(Listed records)

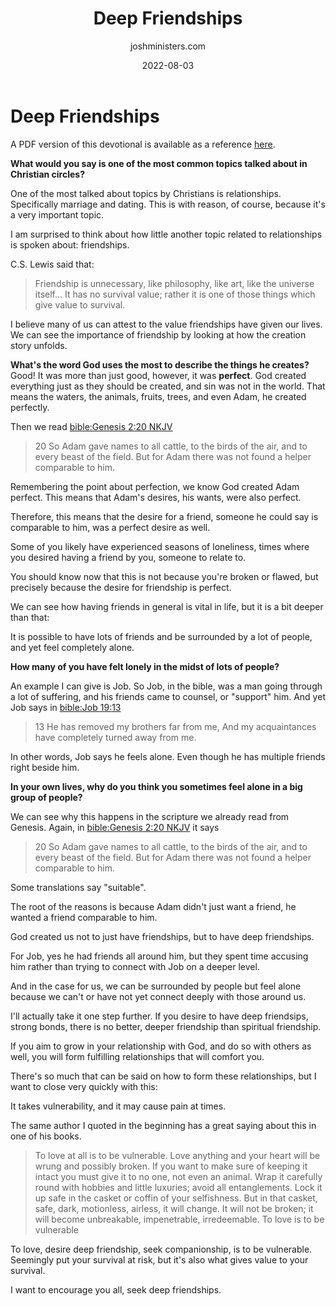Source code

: #+exclude_tags: noexport
#+title: Deep Friendships
#+author: joshministers.com
#+email: josh.ministers@gmail.com
#+draft: false
#+date: 2022-08-03
#+tags: ['devotional', 'relationships']
#+layout: PostSimple
#+options: prop:t todo:nil num:nil toc:nil

* Deep Friendships
A PDF version of this devotional is available as a reference [[asset:assets/Deep Friendship.pdf][here]].

*What would you say is one of the most common topics talked about in Christian
circles?*

One of the most talked about topics by Christians is relationships. Specifically
marriage and dating.  This is with reason, of course, because it's a very
important topic.

I am surprised to think about how little another topic related to relationships is
spoken about: friendships.

C.S. Lewis said that:

#+begin_quote
Friendship is unnecessary, like philosophy, like art, like the universe itself…
It has no survival value; rather it is one of those things which give value to
survival.
#+end_quote

I believe many of us can attest to the value friendships have given our lives.
We can see the importance of friendship by looking at how the creation story
unfolds.

*What's the word God uses the most to describe the things he creates?* Good! It
was more than just good, however, it was *perfect*. God created everything just
as they should be created, and sin was not in the world. That means the waters,
the animals, fruits, trees, and even Adam, he created perfectly.

Then we read [[bible:Genesis 2:20 NKJV]]

#+begin_quote
20 So Adam gave names to all cattle, to the birds of the air, and to every beast
of the field. But for Adam there was not found a helper comparable to him.
#+end_quote

Remembering the point about perfection, we know God created Adam perfect. This
means that Adam's desires, his wants, were also perfect.

Therefore, this means that the desire for a friend, someone he could say is
comparable to him, was a perfect desire as well.

Some of you likely have experienced seasons of loneliness, times where you
desired having a friend by you, someone to relate to.

You should know now that this is not because you're broken or flawed, but
precisely because the desire for friendship is perfect.

We can see how having friends in general is vital in life, but it is a bit
deeper than that:

It is possible to have lots of friends and be surrounded by a lot of people, and
yet feel completely alone.

*How many of you have felt lonely in the midst of lots of people?*

An example I can give is Job. So Job, in the bible, was a man going through a
lot of suffering, and his friends came to counsel, or "support" him.
And yet Job says in [[bible:Job 19:13]]

#+begin_quote
13 He has removed my brothers far from me, And my acquaintances have completely
turned away from me.
#+end_quote
In other words, Job says he feels alone. Even though he has multiple friends
right beside him.

*In your own lives, why do you think you sometimes feel alone in a big group of
people?*

We can see why this happens in the scripture we already read from Genesis.
Again, in [[bible:Genesis 2:20 NKJV]] it says

#+begin_quote
20 So Adam gave names to all cattle, to the birds of the air, and to every beast
of the field. But for Adam there was not found a helper comparable to him.
#+end_quote

Some translations say "suitable".

The root of the reasons is because Adam didn't just want a friend, he wanted a
friend comparable to him.

God created us not to just have friendships, but to have deep friendships.

For Job, yes he had friends all around him, but they spent time accusing him
rather than trying to connect with Job on a deeper level.

And in the case for us, we can be surrounded by people but feel alone because we
can't or have not yet connect deeply with those around us.

I'll actually take it one step further. If you desire to have deep friendsips,
strong bonds, there is no better, deeper friendship than spiritual friendship.

If you aim to grow in your relationship with God, and do so with others as well,
you will form fulfilling relationships that will comfort you.

There's so much that can be said on how to form these relationships, but I want
to close very quickly with this:

It takes vulnerability, and it may cause pain at times.

The same author I quoted in the beginning has a great saying about this in one
of his books.

#+begin_quote
To love at all is to be vulnerable. Love anything and your heart will be wrung
and possibly broken. If you want to make sure of keeping it intact you must give
it to no one, not even an animal. Wrap it carefully round with hobbies and
little luxuries; avoid all entanglements. Lock it up safe in the casket or
coffin of your selfishness. But in that casket, safe, dark, motionless, airless,
it will change. It will not be broken; it will become unbreakable, impenetrable,
irredeemable. To love is to be vulnerable
#+end_quote

To love, desire deep friendship, seek companionship, is to be vulnerable.
Seemingly put your survival at risk, but it's also what gives value to your
survival.

I want to encourage you all, seek deep friendships.
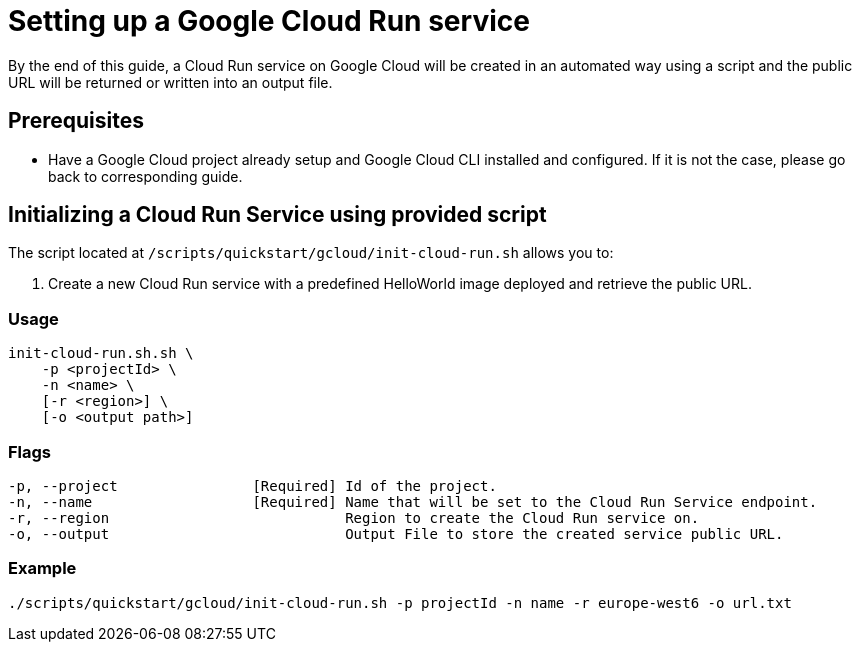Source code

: :provider_name: Google Cloud
:provider_path: gcloud
:example_required_flags: -p projectId -n name
= Setting up a Google Cloud Run service

By the end of this guide, a Cloud Run service on {provider_name} will be created in an automated way using a script and the public URL will be returned or written into an output file.


== Prerequisites

* Have a Google Cloud project already setup and Google Cloud CLI installed and configured. If it is not the case, please go back to corresponding guide.

== Initializing a Cloud Run Service using provided script

The script located at `/scripts/quickstart/{provider_path}/init-cloud-run.sh` allows you to:

. Create a new Cloud Run service with a predefined HelloWorld image deployed and retrieve the public URL. 

=== Usage
```
init-cloud-run.sh.sh \
    -p <projectId> \
    -n <name> \
    [-r <region>] \
    [-o <output path>] 
```

=== Flags
[subs=attributes+]
```
-p, --project                [Required] Id of the project.
-n, --name                   [Required] Name that will be set to the Cloud Run Service endpoint.
-r, --region                            Region to create the Cloud Run service on.
-o, --output                            Output File to store the created service public URL.
```

=== Example

[subs=attributes+]
```
./scripts/quickstart/{provider_path}/init-cloud-run.sh {example_required_flags} -r europe-west6 -o url.txt
```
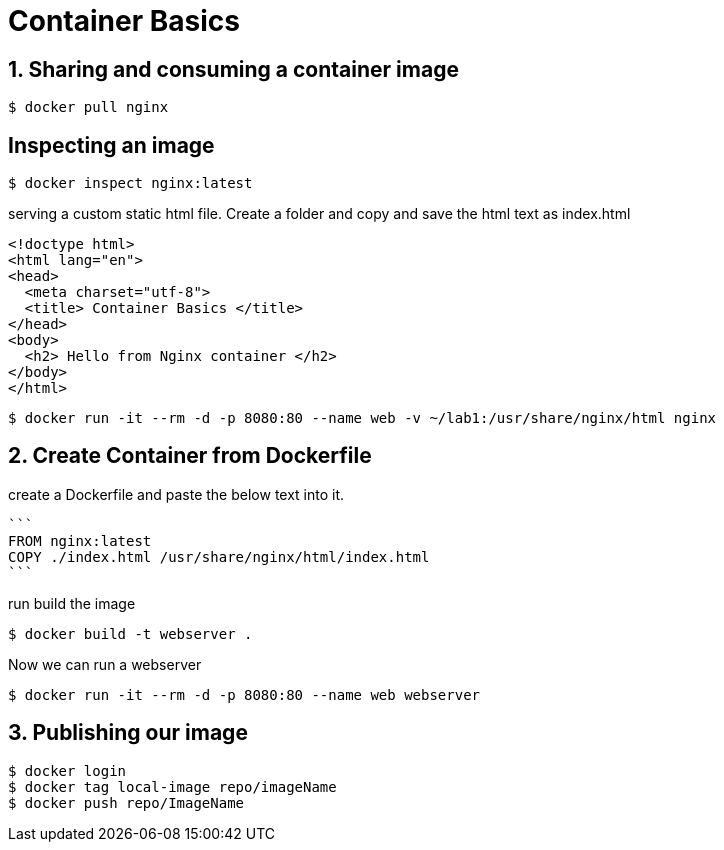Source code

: = Container Basics

== 1. Sharing and consuming a container image

```
$ docker pull nginx
                                                                                                                                                                   
```

== Inspecting an image

....
$ docker inspect nginx:latest
....

serving a custom static html file. Create a folder and copy and save the html text as index.html

```
<!doctype html>
<html lang="en">
<head>
  <meta charset="utf-8">
  <title> Container Basics </title>
</head>
<body>
  <h2> Hello from Nginx container </h2>
</body>
</html>
```
....
$ docker run -it --rm -d -p 8080:80 --name web -v ~/lab1:/usr/share/nginx/html nginx
....

== 2. Create Container from Dockerfile

create a Dockerfile and paste the below text into it.

 ```
 FROM nginx:latest
 COPY ./index.html /usr/share/nginx/html/index.html
 ```

run build the image

....
$ docker build -t webserver .
....

Now we can run a webserver

....
$ docker run -it --rm -d -p 8080:80 --name web webserver
....

== 3. Publishing our image


....
$ docker login
$ docker tag local-image repo/imageName
$ docker push repo/ImageName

(End Listed records)

What is needed is an exact printout of every record above, with the pictures left out.

• Output for this task
Source code

: #+exclude_tags: noexport
#+title: Deep Friendships
#+author: joshministers.com
#+email: josh.ministers@gmail.com
#+draft: false
#+date: 2022-08-03
#+tags: ['devotional', 'relationships']
#+layout: PostSimple
#+options: prop:t todo:nil num:nil toc:nil

* Deep Friendships
A PDF version of this devotional is available as a reference [[asset:assets/Deep Friendship.pdf][here]].

*What would you say is one of the most common topics talked about in Christian
circles?*

One of the most talked about topics by Christians is relationships. Specifically
marriage and dating.  This is with reason, of course, because it's a very
important topic.

I am surprised to think about how little another topic related to relationships is
spoken about: friendships.

C.S. Lewis said that:

#+begin_quote
Friendship is unnecessary, like philosophy, like art, like the universe itself…
It has no survival value; rather it is one of those things which give value to
survival.
#+end_quote

I believe many of us can attest to the value friendships have given our lives.
We can see the importance of friendship by looking at how the creation story
unfolds.

*What's the word God uses the most to describe the things he creates?* Good! It
was more than just good, however, it was *perfect*. God created everything just
as they should be created, and sin was not in the world. That means the waters,
the animals, fruits, trees, and even Adam, he created perfectly.

Then we read [[bible:Genesis 2:20 NKJV]]

#+begin_quote
20 So Adam gave names to all cattle, to the birds of the air, and to every beast
of the field. But for Adam there was not found a helper comparable to him.
#+end_quote

Remembering the point about perfection, we know God created Adam perfect. This
means that Adam's desires, his wants, were also perfect.

Therefore, this means that the desire for a friend, someone he could say is
comparable to him, was a perfect desire as well.

Some of you likely have experienced seasons of loneliness, times where you
desired having a friend by you, someone to relate to.

You should know now that this is not because you're broken or flawed, but
precisely because the desire for friendship is perfect.

We can see how having friends in general is vital in life, but it is a bit
deeper than that:

It is possible to have lots of friends and be surrounded by a lot of people, and
yet feel completely alone.

*How many of you have felt lonely in the midst of lots of people?*

An example I can give is Job. So Job, in the bible, was a man going through a
lot of suffering, and his friends came to counsel, or "support" him.
And yet Job says in [[bible:Job 19:13]]

#+begin_quote
13 He has removed my brothers far from me, And my acquaintances have completely
turned away from me.
#+end_quote
In other words, Job says he feels alone. Even though he has multiple friends
right beside him.

*In your own lives, why do you think you sometimes feel alone in a big group of
people?*

We can see why this happens in the scripture we already read from Genesis.
Again, in [[bible:Genesis 2:20 NKJV]] it says

#+begin_quote
20 So Adam gave names to all cattle, to the birds of the air, and to every beast
of the field. But for Adam there was not found a helper comparable to him.
#+end_quote

Some translations say "suitable".

The root of the reasons is because Adam didn't just want a friend, he wanted a
friend comparable to him.

God created us not to just have friendships, but to have deep friendships.

For Job, yes he had friends all around him, but they spent time accusing him
rather than trying to connect with Job on a deeper level.

And in the case for us, we can be surrounded by people but feel alone because we
can't or have not yet connect deeply with those around us.

I'll actually take it one step further. If you desire to have deep friendsips,
strong bonds, there is no better, deeper friendship than spiritual friendship.

If you aim to grow in your relationship with God, and do so with others as well,
you will form fulfilling relationships that will comfort you.

There's so much that can be said on how to form these relationships, but I want
to close very quickly with this:

It takes vulnerability, and it may cause pain at times.

The same author I quoted in the beginning has a great saying about this in one
of his books.

#+begin_quote
To love at all is to be vulnerable. Love anything and your heart will be wrung
and possibly broken. If you want to make sure of keeping it intact you must give
it to no one, not even an animal. Wrap it carefully round with hobbies and
little luxuries; avoid all entanglements. Lock it up safe in the casket or
coffin of your selfishness. But in that casket, safe, dark, motionless, airless,
it will change. It will not be broken; it will become unbreakable, impenetrable,
irredeemable. To love is to be vulnerable
#+end_quote

To love, desire deep friendship, seek companionship, is to be vulnerable.
Seemingly put your survival at risk, but it's also what gives value to your
survival.

I want to encourage you all, seek deep friendships.
Source code

: :provider_name: Google Cloud
:provider_path: gcloud
:example_required_flags: -p projectId -n name
= Setting up a Google Cloud Run service

By the end of this guide, a Cloud Run service on {provider_name} will be created in an automated way using a script and the public URL will be returned or written into an output file.


== Prerequisites

* Have a Google Cloud project already setup and Google Cloud CLI installed and configured. If it is not the case, please go back to corresponding guide.

== Initializing a Cloud Run Service using provided script

The script located at `/scripts/quickstart/{provider_path}/init-cloud-run.sh` allows you to:

. Create a new Cloud Run service with a predefined HelloWorld image deployed and retrieve the public URL. 

=== Usage
```
init-cloud-run.sh.sh \
    -p <projectId> \
    -n <name> \
    [-r <region>] \
    [-o <output path>] 
```

=== Flags
[subs=attributes+]
```
-p, --project                [Required] Id of the project.
-n, --name                   [Required] Name that will be set to the Cloud Run Service endpoint.
-r, --region                            Region to create the Cloud Run service on.
-o, --output                            Output File to store the created service public URL.
```

=== Example

[subs=attributes+]
```
./scripts/quickstart/{provider_path}/init-cloud-run.sh {example_required_flags} -r europe-west6 -o url.txt
```
Source code

: = Container Basics

== 1. Sharing and consuming a container image

```
$ docker pull nginx
                                                                                                                                                                   
```

== Inspecting an image

....
$ docker inspect nginx:latest
....

serving a custom static html file. Create a folder and copy and save the html text as index.html

```
<!doctype html>
<html lang="en">
<head>
  <meta charset="utf-8">
  <title> Container Basics </title>
</head>
<body>
  <h2> Hello from Nginx container </h2>
</body>
</html>
```
....
$ docker run -it --rm -d -p 8080:80 --name web -v ~/lab1:/usr/share/nginx/html nginx
....

== 2. Create Container from Dockerfile

create a Dockerfile and paste the below text into it.

 ```
 FROM nginx:latest
 COPY ./index.html /usr/share/nginx/html/index.html
 ```

run build the image

....
$ docker build -t webserver .
....

Now we can run a webserver

....
$ docker run -it --rm -d -p 8080:80 --name web webserver
....

== 3. Publishing our image


....
$ docker login
$ docker tag local-image repo/imageName
$ docker push repo/ImageName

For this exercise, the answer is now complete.